Friday, February 02, 2007

Mighty oaks

Like many other people, I'm deeply concerned by the state of our planet, and there are only two ways I think we can resolve the problem of global warming:

1. All pull together and be more aware of our planet's needs; we've only got one Spaceship Earth*, so we better look after it.

2. Let our kids from the next generation sort it with their advanced future technology. If I'm alive in space year 2100, I think I'll be more concerned by the fact that I'll probably be pissing myself rather than if the world's heating up; old people always feel cold anyway, right? I'll probably appreciate the warmth.

Anyway, in all seriousness, I have been thinking of ways in which I can help the environment. Hell, I even did a carbon footprint test the other day - and guess what? I'm pretty damn clean! The average UK household puts out around nine tonnes of carbon dioxide per year; I put out three.


OK, it's only a guestimate, but that still gives me a pretty good margin compared to everyone else. Just because I can I might turn on all the lights in my house and leave the car running for a couple of hours (only kidding Greenpeace activists - don't hurt me!).

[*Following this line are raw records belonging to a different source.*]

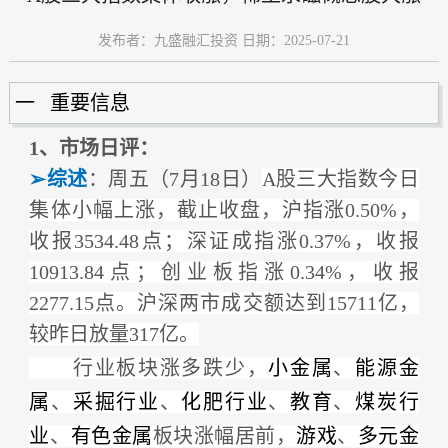
发布者：九盛融汇投资 日期：2025-07-21
一 重要信息
1
、市场日评：
➢
综述
：周五（7月18日）
A股三大指数今日
集体小幅上涨，截止收盘，沪指涨0.50%，
收报3534.48点；深证成指涨0.37%，收报
10913.84点；创业板指涨0.34%，收报
2277.15点。沪深两市成交额达到15711亿，
较昨日放量317亿。
行业板块涨多跌少，
小金属
、
能源金
属
、
采掘行业
、
化肥行业
、
教育
、
煤炭行
业
、
有色金属
板块涨幅居前，
游戏
、
多元金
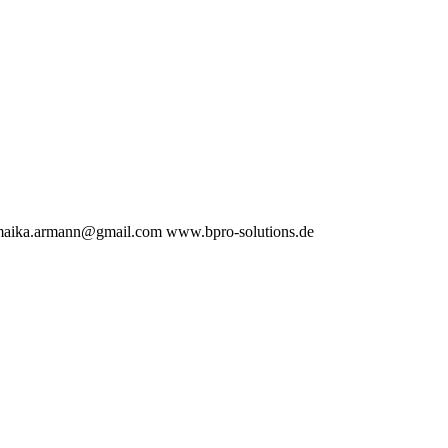
aika.armann@gmail.com
www.bpro-solutions.de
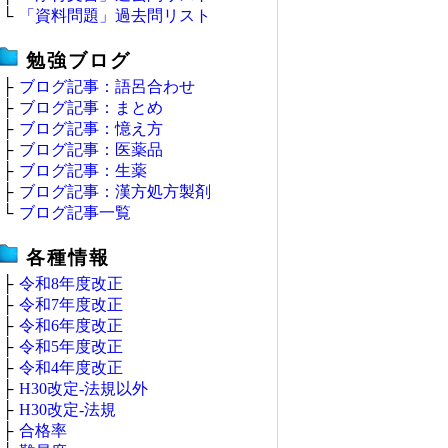
└
「資料問題」過去問リスト
勉強ブログ
├
ブログ記事：語呂合わせ
├
ブログ記事：まとめ
├
ブログ記事：憶え方
├
ブログ記事：医薬品
├
ブログ記事：生薬
├
ブログ記事：漢方処方製剤
└
ブログ記事一覧
各種情報
├
令和8年度改正
├
令和7年度改正
├
令和6年度改正
├
令和5年度改正
├
令和4年度改正
├
H30改定‐法規以外
├
H30改定‐法規
├
合格率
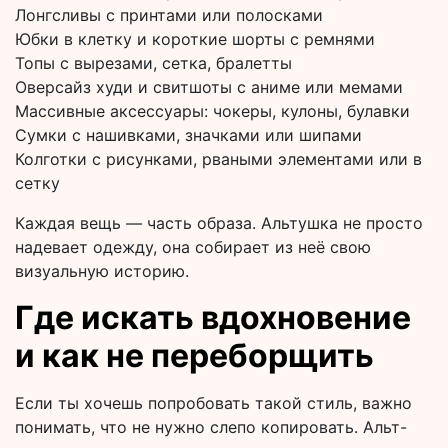
Лонгсливы с принтами или полосками
Юбки в клетку и короткие шорты с ремнями
Топы с вырезами, сетка, бралетты
Оверсайз худи и свитшоты с аниме или мемами
Массивные аксессуары: чокеры, кулоны, булавки
Сумки с нашивками, значками или шипами
Колготки с рисунками, рваными элементами или в
сетку
Каждая вещь — часть образа. Альтушка не просто
надевает одежду, она собирает из неё свою
визуальную историю.
Где искать вдохновение
и как не переборщить
Если ты хочешь попробовать такой стиль, важно
понимать, что не нужно слепо копировать. Альт-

Which leads me round to junk mail, one of the biggest wastes of resources I can think of. We get a lot of crap through the post at work, most of which goes in the bin. The recycling, um, bin, I mean. But today we got possibly the best package ever.

It was from EDF Electrickery, and they sent us this:

An acorn.

Which is, quite frankly, genius. The idea is that you plant the acorn, and once it's fully grown it'll mop up around 13% of your company's C02 output. And as we're a small company, I reckon it'd suck up a higher percentage. On the downside, oaks take ages to grow to full size, and it was a bit of a scaby acorn; I think even Mr. Ed, our resident squirrel, might stick his nose up at it.

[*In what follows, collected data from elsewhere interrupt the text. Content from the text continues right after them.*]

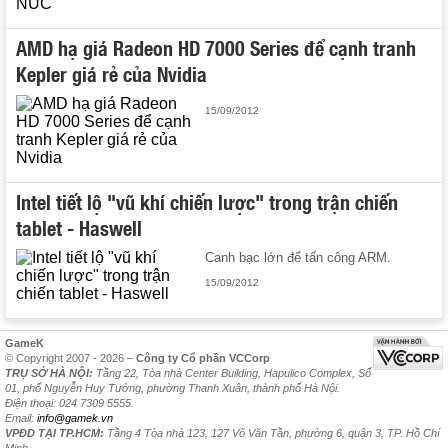
AMD hạ giá Radeon HD 7000 Series để cạnh tranh
Kepler giá rẻ của Nvidia
15/09/2012
Intel tiết lộ "vũ khí chiến lược" trong trận chiến
tablet - Haswell
Canh bạc lớn để tấn công ARM.
15/09/2012
GameK
© Copyright 2007 - 2026 –
Công ty Cổ phần VCCorp
TRỤ SỞ HÀ NỘI:
Tầng 22, Tòa nhà Center Building, Hapulico Complex, Số
01, phố Nguyễn Huy Tưởng, phường Thanh Xuân, thành phố Hà Nội.
Điện thoại: 024 7309 5555.
Email:
info@gamek.vn
VPĐD TẠI TP.HCM:
Tầng 4 Tòa nhà 123, 127 Võ Văn Tần, phường 6, quận 3, TP. Hồ Chí
Minh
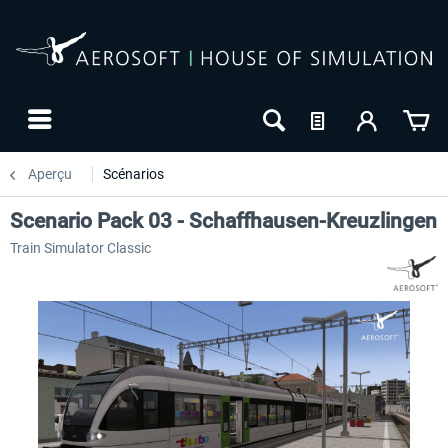
Aperçu
Scénarios
Scenario Pack 03 - Schaffhausen-Kreuzlingen
Train Simulator Classic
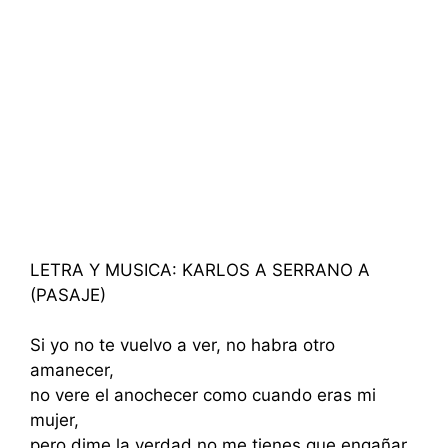
LETRA Y MUSICA: KARLOS A SERRANO A
(PASAJE)
Si yo no te vuelvo a ver, no habra otro
amanecer,
no vere el anochecer como cuando eras mi
mujer,
pero dime la verdad no me tienes que engañar,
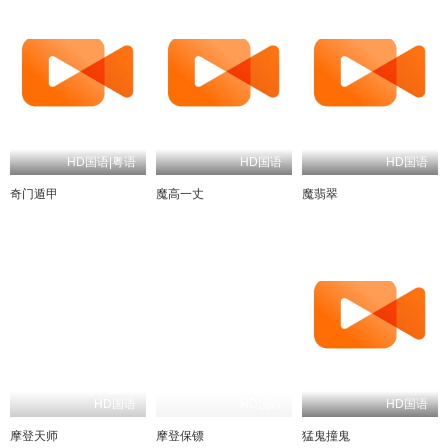
HD国语|粤语
HD国语
HD国语
奇门遁甲
魔高一丈
魔翡翠
HD国语
HD国语
HD国语
摩登天师
摩登保镖
猛鬼撞鬼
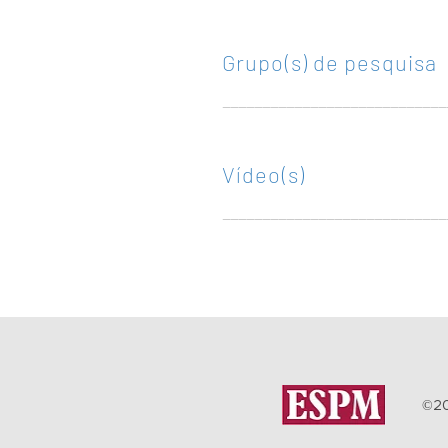
Grupo(s) de pesquisa
______________
______________
Vídeo(s)
______________
______________
©20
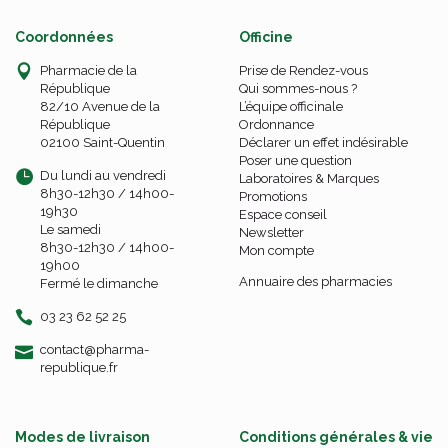
Coordonnées
Officine
Pharmacie de la
Prise de Rendez-vous
République
Qui sommes-nous ?
82/10 Avenue de la
L’équipe officinale
République
Ordonnance
02100 Saint-Quentin
Déclarer un effet indésirable
Poser une question
Du lundi au vendredi
Laboratoires & Marques
8h30-12h30 / 14h00-
Promotions
19h30
Espace conseil
Le samedi
Newsletter
8h30-12h30 / 14h00-
Mon compte
19h00
Annuaire des pharmacies
Fermé le dimanche
03 23 62 52 25
-
-
contact
@
pharma-
republique.fr
Modes de livraison
Conditions générales & vie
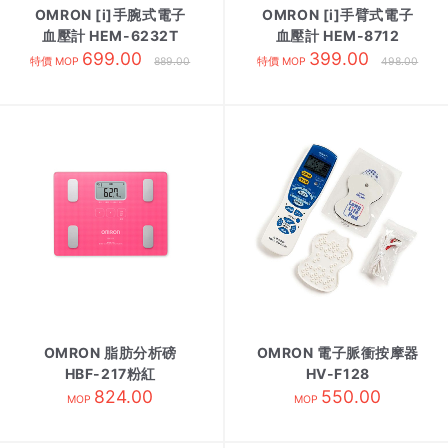
OMRON [i]手腕式電子
OMRON [i]手臂式電子
血壓計 HEM-6232T
血壓計 HEM-8712
699.00
399.00
特價 MOP
889.00
特價 MOP
498.00
OMRON 脂肪分析磅
OMRON 電子脈衝按摩器
HBF-217粉紅
HV-F128
824.00
550.00
MOP
MOP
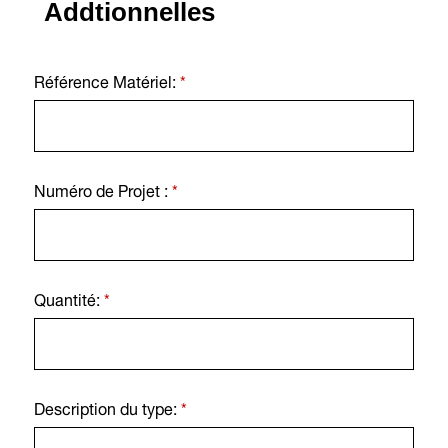
Addtionnelles
Référence Matériel:
*
Numéro de Projet :
*
Quantité:
*
Description du type:
*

But hey, I'm all for the green, so I'm definitely gonna whack it in some soil and see what happens.

Unless someone's chucked it in the bin, that is.

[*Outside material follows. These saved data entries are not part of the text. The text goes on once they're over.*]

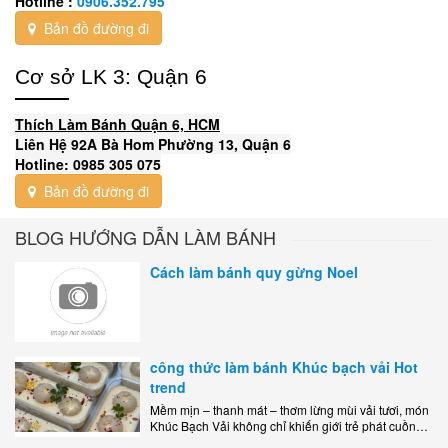
Hotline :
0906.352.795
Bản đồ đường đi
Cơ sở LK 3: Quận 6
Thích Làm Bánh Quận 6, HCM
Liên Hệ 92A Bà Hom Phường 13, Quận 6
Hotline: 0985 305 075
Bản đồ đường đi
BLOG HƯỚNG DẪN LÀM BÁNH
Cách làm bánh quy gừng Noel
công thức làm bánh Khúc bạch vải Hot
trend
Mềm mịn – thanh mát – thơm lừng mùi vải tươi, món
Khúc Bạch Vải không chỉ khiến giới trẻ phát cuồng
mà còn là lựa chọn hoàn hảo cho..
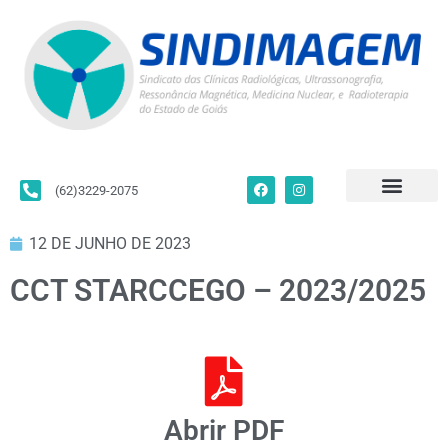
(62)3229-2075
Para Filiados
Convenções Coletivas
Fale Conosco
12 DE JUNHO DE 2023
CCT STARCCEGO – 2023/2025
Abrir PDF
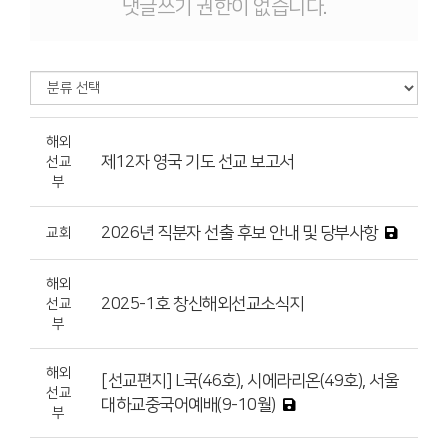
댓글쓰기 권한이 없습니다.
해외
제12자 영국 기도 선교 보고서
선교
부
2026년 직분자 선출 후보 안내 및 당부사항
교회
해외
2025-1호 창신해외선교소식지
선교
부
해외
[선교편지] L국(46호), 시에라리온(49호), 서울
선교
대하교중국어예배(9-10월)
부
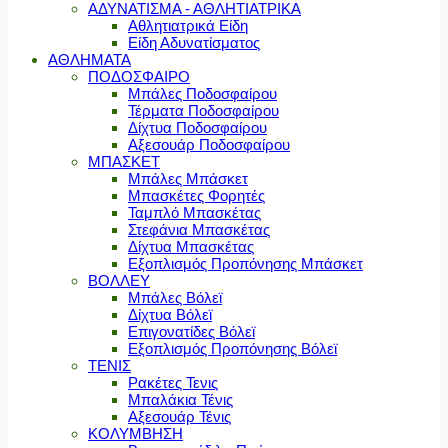
ΑΔΥΝΑΤΙΣΜΑ - ΑΘΛΗΤΙΑΤΡΙΚΑ
Αθλητιατρικά Είδη
Είδη Αδυνατίσματος
ΑΘΛΗΜΑΤΑ
ΠΟΔΟΣΦΑΙΡΟ
Μπάλες Ποδοσφαίρου
Τέρματα Ποδοσφαίρου
Δίχτυα Ποδοσφαίρου
Αξεσουάρ Ποδοσφαίρου
ΜΠΑΣΚΕΤ
Μπάλες Μπάσκετ
Μπασκέτες Φορητές
Ταμπλό Μπασκέτας
Στεφάνια Μπασκέτας
Δίχτυα Μπασκέτας
Εξοπλισμός Προπόνησης Μπάσκετ
ΒΟΛΛΕΥ
Μπάλες Βόλεϊ
Δίχτυα Βόλεϊ
Επιγονατίδες Βόλεϊ
Εξοπλισμός Προπόνησης Βόλεϊ
ΤΕΝΙΣ
Ρακέτες Τενις
Μπαλάκια Τένις
Αξεσουάρ Τένις
ΚΟΛΥΜΒΗΣΗ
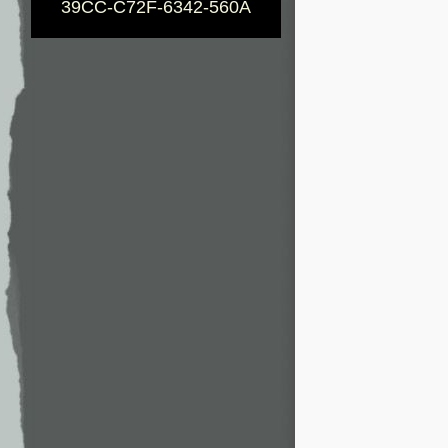
39CC-C72F-6342-560A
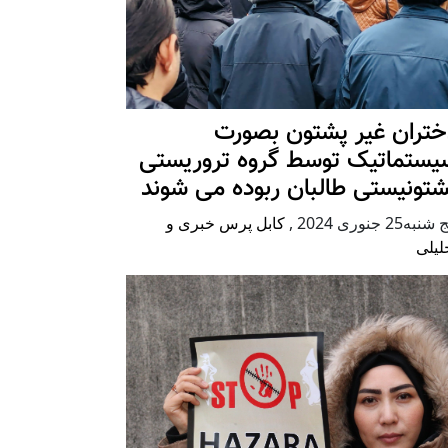
ختران غیر پشتون بصورت
یستماتیک توسط گروه تروریستی
شتونیستی طالبان ربوده می شوند
شنبه25 جنوری 2024
,
کابل پرس خبری و
لیلی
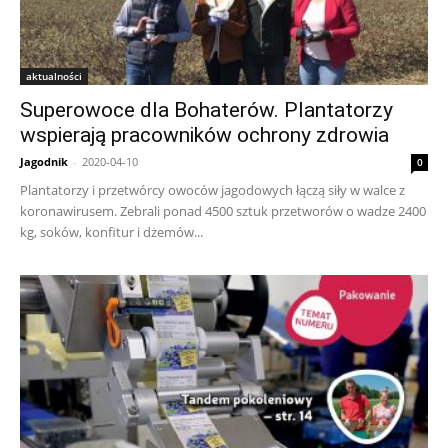
aktualności
Superowoce dla Bohaterów. Plantatorzy
wspierają pracowników ochrony zdrowia
Jagodnik
-
2020-04-10
0
Plantatorzy i przetwórcy owoców jagodowych łączą siły w walce z
koronawirusem. Zebrali ponad 4500 sztuk przetworów o wadze 2400
kg, soków, konfitur i dżemów...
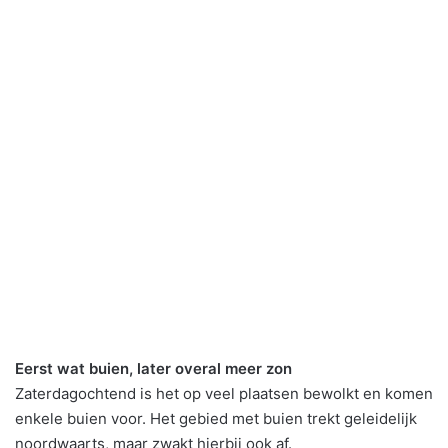
Eerst wat buien, later overal meer zon
Zaterdagochtend is het op veel plaatsen bewolkt en komen
enkele buien voor. Het gebied met buien trekt geleidelijk
noordwaarts, maar zwakt hierbij ook af.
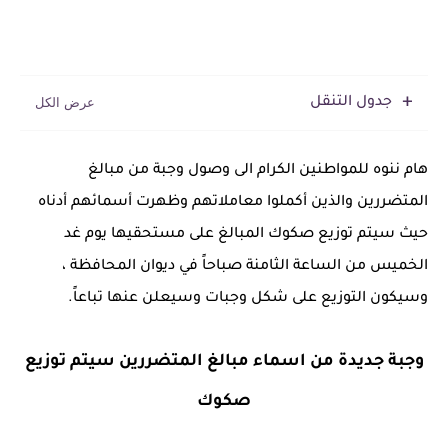
جدول التنقل
هام ننوه للمواطنين الكرام الى وصول وجبة من مبالغ
المتضررين والذين أكملوا معاملاتهم وظهرت أسمائهم أدناه
حيث سيتم توزيع صكوك المبالغ على مستحقيها يوم غد
الخميس من الساعة الثامنة صباحاً في ديوان المحافظة ،
وسيكون التوزيع على شكل وجبات وسيعلن عنها تباعاً.
وجبة جديدة من اسماء مبالغ المتضررين سيتم توزيع
صكوك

*True story - I saw a documentary at infant school yeeeeeeeeeeears ago in which the narrator asked if anyone had ever wanted to go on a spaceship. Loads of my classmates nodded 'no' in silence. Then he went on to say we didn't have much choice in the matter anyway, because Earth is a spaceship and we're stuck on it. Some kids went visibly green at the thought.


Dinah said...

Who doesn't want to go on a spaceship?? Clearly those kids had never seen seen some fine science fiction.

skillz said...

Nice idea, but it won't work. One of the reasons that we haven't been able to domesticate the oak as a crop is because there are so many squirrels who bury and dig up tons of acorns all the time. It'll be gone before long.

I'd suggest keeping loads of plants about the house, but then they release CO2 at night so that's not so great.

The only solution? Take the hostage out the equation. By which I mean, shoot squirrels. BURN THEM ALL! Only the grey ones though, leave the gin- I mean red- ones alone.

Tim said...

Dinah - I know! I want on a spaceship, I know that much!

Skillz - Nice idea, but I'm not totally convinced that killing all the squirrels will save the planet. But I do have a plan.

If Star Trek has taught me one thing it's that there are plently of other planets out there we can screw up. I say we build a maaa-hooo-sive spaceship and go find one!

T-Bird said...

Dude, bury the acorn and look after it! At least planting a tree is better than doing nothing!

Tim said...

I will, T-Bird, as long as no one's binned the little bugger.

I've just realised something! Acorns fall in autumn... no wonder it was so manky - they've been storing them for months!!